(Host) The House Friday gave its final approval to this year’s budget adjustment act. The measure now goes to the Senate where key leaders plan to change the most controversial parts of the bill.
VPR’s Bob Kinzel reports:
(Kinzel) The bill as passed by the House provides additional funds in the current fiscal year for several programs including the Corrections Department, the state police and social services. The legislation also includes two major policy initiatives that are not related to this year’s budget – Powerball, and a plan to cut the statewide property tax rate of Act 60 from $1.10 to $1.07.

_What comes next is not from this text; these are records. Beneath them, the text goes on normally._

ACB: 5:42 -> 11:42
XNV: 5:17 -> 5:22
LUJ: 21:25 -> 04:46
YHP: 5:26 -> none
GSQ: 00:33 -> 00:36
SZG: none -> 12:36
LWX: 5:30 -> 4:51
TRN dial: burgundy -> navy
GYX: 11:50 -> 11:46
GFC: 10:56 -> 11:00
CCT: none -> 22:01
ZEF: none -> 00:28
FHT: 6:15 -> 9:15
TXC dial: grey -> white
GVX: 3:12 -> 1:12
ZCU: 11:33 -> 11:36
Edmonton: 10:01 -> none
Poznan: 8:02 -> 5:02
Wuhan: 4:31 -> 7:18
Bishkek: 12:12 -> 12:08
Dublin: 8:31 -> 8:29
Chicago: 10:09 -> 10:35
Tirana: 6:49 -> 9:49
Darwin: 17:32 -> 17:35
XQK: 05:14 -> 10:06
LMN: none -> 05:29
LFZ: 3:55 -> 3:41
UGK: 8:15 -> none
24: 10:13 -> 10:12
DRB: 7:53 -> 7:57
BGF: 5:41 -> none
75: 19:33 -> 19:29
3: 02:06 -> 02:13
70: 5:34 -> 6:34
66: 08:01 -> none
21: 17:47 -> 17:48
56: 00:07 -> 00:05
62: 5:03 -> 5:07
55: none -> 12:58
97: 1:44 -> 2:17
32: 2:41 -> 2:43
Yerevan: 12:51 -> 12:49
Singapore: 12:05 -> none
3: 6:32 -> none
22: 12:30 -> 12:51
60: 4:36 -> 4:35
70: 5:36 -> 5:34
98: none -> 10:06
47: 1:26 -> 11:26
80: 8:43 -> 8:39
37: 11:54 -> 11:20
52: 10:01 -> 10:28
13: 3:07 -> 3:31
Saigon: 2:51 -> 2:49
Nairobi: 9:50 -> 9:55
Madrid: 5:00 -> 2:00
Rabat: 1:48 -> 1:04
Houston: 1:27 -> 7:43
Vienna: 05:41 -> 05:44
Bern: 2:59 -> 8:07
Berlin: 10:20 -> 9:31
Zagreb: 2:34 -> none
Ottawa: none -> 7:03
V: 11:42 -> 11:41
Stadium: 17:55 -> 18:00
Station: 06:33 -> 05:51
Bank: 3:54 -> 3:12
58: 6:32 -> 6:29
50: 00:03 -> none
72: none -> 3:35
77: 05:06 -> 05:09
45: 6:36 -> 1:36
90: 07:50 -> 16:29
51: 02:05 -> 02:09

Senate Appropriations Chair Susan Bartlett says it’s likely that her committee will go along with many of the budget items in the bill. But she expects the two policy initiatives will be significantly changed. Bartlett, who is the lead sponsor of the Powerball bill in the Senate, wants to pull Powerball out of the supplemental budget bill to force the Legislature to deal with this issue as a stand alone item. Bartlett says lawmakers would be able consider dedicating revenue from Powerball to several different education programs if it’s considered as a separate bill:
(Bartlett) “I think it’s one of those issues that people feel strongly about shouldn’t be trapped into voting for it to support something larger that they have positive feeling about. So I would prefer to see it as an independent bill.”
(Kinzel) Senate Finance Chair Ann Cummings says her committee wants to include property tax relief in the bill, but it’s likely the committee will take a very different approach from the House. Instead of cutting the statewide property tax rate, Cummings says it makes more sense to boost the state block grant – a move that would reduce pressure on the local share of school budgets:
(Cummings) “Right now we are looking at between adding $100 or a $175 to the block grant. And that will result in a two to three cent decrease for all towns. If you just do the decrease in the statewide property tax, it benefits high spending fundraising towns more than the norms. So this one benefits all towns evenly and the numbers look good. We’re still working on it.”
(Kinzel) The supplemental budget bill is expected to be on the Senate floor for debate in the next week or two. If the Senate adopts these changes, a House-Senate conference committee would be appointed to work on a compromise. Reaching a consensus on the tax questions could prove to be a major challenge for the conferees.
For Vermont Public Radio, I’m Bob Kinzel in Montpelier.